Their means of communication was talking. They shared news with friends, who in turn passed it on to others. They also used story-telling to communicate tradition, Indian heritage and morals. All these were taught in interesting legends which were told around the fires in the evening. Experiences were shared by groups of people as they sat around and talked.

In North-western Ontario, ancient sign writing is nearly non-existent today. There probably was no system of writing for detailed communication as we know it today until the 1800's, when a missionary introduced a system of syllabic script. His reason for introducing it was to be able to write the Scriptures he was translating into their language.

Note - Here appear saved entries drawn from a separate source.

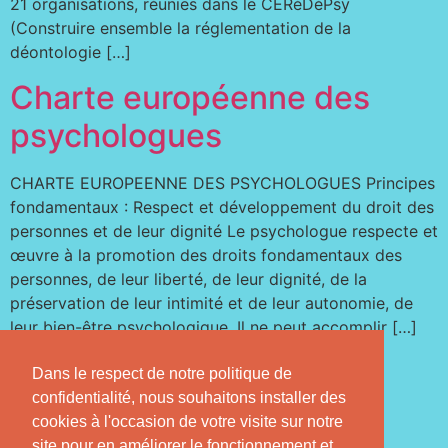
21 organisations, réunies dans le CERéDéPsy
(Construire ensemble la réglementation de la
déontologie […]
Charte européenne des
psychologues
CHARTE EUROPEENNE DES PSYCHOLOGUES Principes
fondamentaux : Respect et développement du droit des
personnes et de leur dignité Le psychologue respecte et
œuvre à la promotion des droits fondamentaux des
personnes, de leur liberté, de leur dignité, de la
préservation de leur intimité et de leur autonomie, de
leur bien-être psychologique. Il ne peut accomplir […]
Dans le respect de notre politique de
confidentialité, nous souhaitons installer des
cookies à l'occasion de votre visite sur notre
site pour en améliorer le fonctionnement et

The syllabic writings are now in wide-spread use among the Ojibway and several Cree tribes as well as the Eskimo people. It is now considered "Indian" writing except in the Southern Ojibway communities where the Indian words were spelled out in Roman script, i.e. with the English alphabet.

How does this background affect NLGM's printing effort? First of all, to print the Bible and hymnals in their language in syllabics, was readily accepted because these were not to be found in their traditional legends. Then when we started to print Gospel tracts, periodicals and booklets to share and teach Christian principles, they needed to adapt to a somewhat new form of communication. Of course before this they had already become accustomed to letter writing.

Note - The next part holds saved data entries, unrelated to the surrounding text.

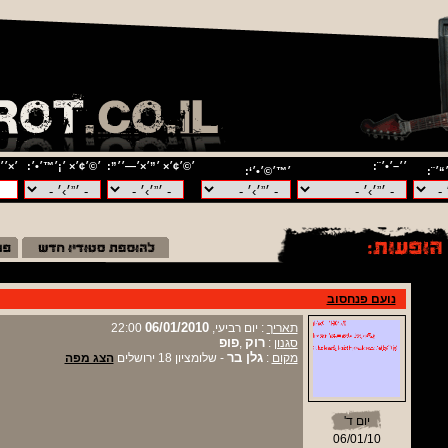
׳׳–׳•׳¨:
׳©׳¢׳× ׳”׳×׳—׳׳”:
׳©׳¢׳× ׳¡׳™׳•׳:
׳×׳׳
“׳¨:
׳™׳©׳•׳‘:
נועם פנחסוב
06/01/2010
תאריך
: יום רביעי,
22:00
רוק
פופ
סגנון
:
,
גלן בר
מקום
:
- שלומציון 18 ירושלים
הצג מפה
יום ד'
06/01/10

Indian people have always been educated, but their education didn't come from books and papers, but by example, life experiences, and by being told by their parents and relatives. The introduction of Christian publications was and is readily accepted and greatly appreciated, especially since the introduction of the public schools and that form of education.

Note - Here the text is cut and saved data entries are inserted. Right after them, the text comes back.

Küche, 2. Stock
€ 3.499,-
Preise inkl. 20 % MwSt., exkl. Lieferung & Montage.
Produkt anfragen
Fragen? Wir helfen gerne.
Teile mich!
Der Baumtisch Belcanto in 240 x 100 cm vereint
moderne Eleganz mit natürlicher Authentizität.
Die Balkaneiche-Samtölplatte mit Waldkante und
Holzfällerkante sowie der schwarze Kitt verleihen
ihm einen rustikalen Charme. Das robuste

When we looked for writers among the Christian Indian people, we of course would not find any, not because they were not able, but because it was a new concept. They needed to be encouraged to begin writing their testimonies and beliefs, etc., but this introduced even another new concept in communication. Namely that they were not writing to a certain known person or people, but as mass media is, to whoever might happen to pick it up and read it.

Today there is a great need for Christian publications in Indian syllabics for the older generation and in English, but Indian-oriented, for the younger ones who have attended school.

Our NLGM printing department is endeavoring to meet these needs in the form of sound Biblical teachings in the areas of evangelism, Christian growth, youth and helps for Native pastors.